• **ACTIVITY**
Reproduce verbatim the passage of the DowDuPont note from "gcopley@/nlipinski@ssrllc.com" up to and including "charged to do so.".

===== EXCERPT TO READ

203.901.1629/203.989.0412

gcopley@/nlipinski@ssrllc.com

September 5th, 2017

DowDuPont:

The moves the activists are suggesting may be exactly the wrong thing to do at exactly the wrong time.

  • As the largest deal in Chemical Industry history closes – with the combined equity value 40% higher than the day the deal was rumored – it is surprising to see so many armchair quarterbacks suggesting that they know how to run the businesses better than those charged to do so.
    • It might be more understandable if the performance post-merger announcement had been poor – but it has not been – the stocks are up 20% over the last year and 13% YTD.
  • While some performance may be in anticipation of the deal synergies, both companies have seen positive earnings surprises and positive revisions consistently since the beginning of 2016.
    • By contrast, LYB’s relatively flat 2017 estimate (versus January 1 2016) has been boosted by share buyback, PPG, PX, and APD have seen falling estimates and BASF is essentially flat.
    • All of this in a very challenging market for Ag, which is a large component of both portfolios.
  • The public argument is focused on the composition of Dow Material Science with the activist group looking to create a Lyondell-esque commodity carve out then create one or more specialty companies from what is left within DOW and DD – in our view this is wrong on so many levels:
    • Not least, LYB trades at a much lower multiple than DOW or DD today – unless the residual rose meaningfully in multiple, the move would be dilutive. Moreover, do we need another LYB?
    • Dow’s the recent growth and earnings stability appears driven in large part by the integrated multiple chemistries that DOW is using to solve more complex and more time sensitive customer problems – an emerging trend which Dow appears to be in front of.
    • In our view the activists are looking backwards not forwards in a market where dynamics are changing more quickly than at any point in the past. Looking forward, we suggest an alternate strategy to both DWDP and the activist camp.
  • There is a powerful emerging theme around customer choice – customers having almost limitless information – wanting more say in product design, feel, efficacy etc., and faster development. It does not matter whether the customer is building automobiles or shopping on Amazon.
    • DOW’s solutions based approach to customer interface and product development should continue to win market share. Dow Material Science can be split into a commodity platform and a specialty platform later if the current strategy proves unsuccessful.
    • In the meantime, we see pro-forma earnings growing quickly – supporting our $100 per share target – Exhibit 1.

Exhibit 1

Source: Capital IQ and SSR Analysis

Overview

What is all the fuss about? As a reminder for those not watching the day to day, we have an abbreviated playing field summarized as best we can in Exhibit 2 – both Dow and DD have many more business than those listed below but we have aimed to hit the highlights and the sticking points.

Exhibit 2

Source: Presentations and SSR analysis

The activists think that DWDP should spin out a Lyondell-like commodity business, comprised on base chemicals, plastics and polyurethanes. They then want one or more specialty companies, to include many of the businesses that DWDP wants to keep in material science – with Dow Corning (consolidated by DOW last year) the real hot button. Below, we discuss a third possible route – almost the “anti”-activist, keeping most of the portfolio together. The only thing we all agree on is the separation of Ag. Note that our suggestion is based on some of the broader industry trends that we see developing and gives DWDP the broadest platform to compete and more degrees of freedom to maneuver going forward.

==========
===== EXCERPTED DATA

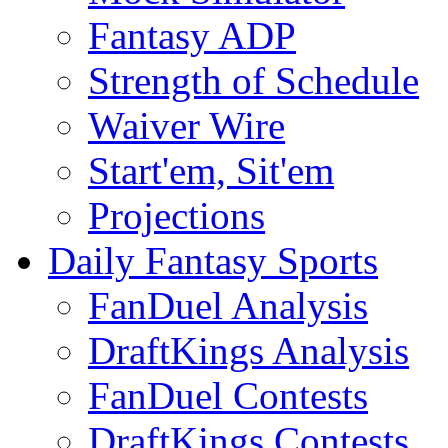
Fantasy ADP
Strength of Schedule
Waiver Wire
Start'em, Sit'em
Projections
Daily Fantasy Sports
FanDuel Analysis
DraftKings Analysis
FanDuel Contests
DraftKings Contests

==========

• **ANSWER BELOW**
gcopley@/nlipinski@ssrllc.com

September 5th, 2017

DowDuPont:

The moves the activists are suggesting may be exactly the wrong thing to do at exactly the wrong time.

  • As the largest deal in Chemical Industry history closes – with the combined equity value 40% higher than the day the deal was rumored – it is surprising to see so many armchair quarterbacks suggesting that they know how to run the businesses better than those charged to do so.